Supplementary Materials
Data Availability Statement
Genetic and phenotypic data for the 100KGP study participants, the 100KGP Pilot study participants and the GMS participants are available through the Genomics England Research Environment through application at https://www.genomicsengland.co.uk/join-a-gecip-domain. Data pertaining to WGS data were obtained from a merged variant call format file (VCF) for 77,539 100KGP participants, a merged VCF for 4,054 100KGP Pilot participants, single-genome VCFs for 25,289 GMS participants (v3) and single sample gVCFs for 13,037 NBR participants. HPO phenotype data were obtained from the ‘rare_diseases_participant_phenotype’ table (Main Program v13), ‘observation’ table (GMS v3) and ‘hpo’ table (Rare Diseases Pilot v3). Specific Disease class data were obtained from the ‘rare_diseases_participant_disease’ table (Main Program v13). ICD10 codes were obtained from the ‘hes_apc’ table (Main Program v13). Pedigree information was obtained from the ‘rare_diseases_pedigree_member’ table (Main Program v13), ‘referral_participant’ table (GMS v3) and ‘pedigree’ table (Rare Diseases Pilot v3). The explained or unexplained status of cases was obtained from the ‘gmc_exit_questionnaire’ tables (Main Program v18, GMS v3). Accession codes for NBR data are given in the literature9. CADD version 1.5 (https://cadd.gs.washington.edu/), gnomAD version 3.0 (https://gnomad.broadinstitute.org/) and Ensembl version 104 (http://may2021.archive.ensembl.org/index.html) were used for variant annotation.

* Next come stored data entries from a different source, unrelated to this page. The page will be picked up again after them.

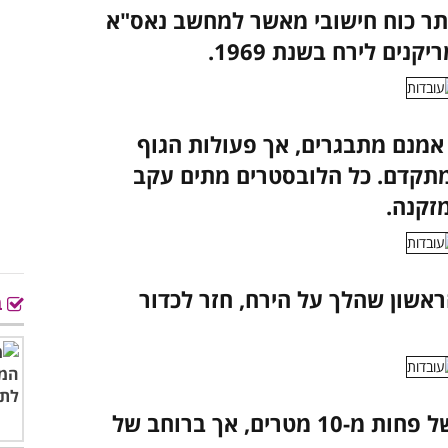
ותר כוח חישובי מאשר למחשב נאס"א
ים לירח בשנת 1969.
אמנם מתבגרים, אך פעולות הגוף
מתקדם. כל הלובסטרים מתים עקב
זקנה.
אשון שהלך על הירח, חזר לכדור
ב
טבעותיו של שבתאי הן בעובי של פחות מ-10 מטרים, אך ברוחב של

Data presented in this paper were requested from the Genomics England Airlock on April 2, 2024 at 11:08 p.m. British Summer Time (BST). The manuscript was submitted to the Genomics England Publication Committee on April 8, 2024 at 5:45 a.m. BST and approved for submission on April 11, 2024 at 12:24 p.m. BST.
Software packages rsvr 1.0, bcftools 1.16, samtools 1.9 and perl 5 were used to build the noncoding 100KGP Rareservoir. The Rareservoir software is available from https://github.com/turrogroup/rsvr. All R packages listed in the manuscript are available from the Comprehensive R Archive Network site (https://cran.r-project.org).
Expression data for RNU4-2 were extracted from the file ‘GTEx_Analysis_2017-06-05_v8_RNASeQCv1.1.9_gene_tpm.gct.gz’ available from the GTEx Portal.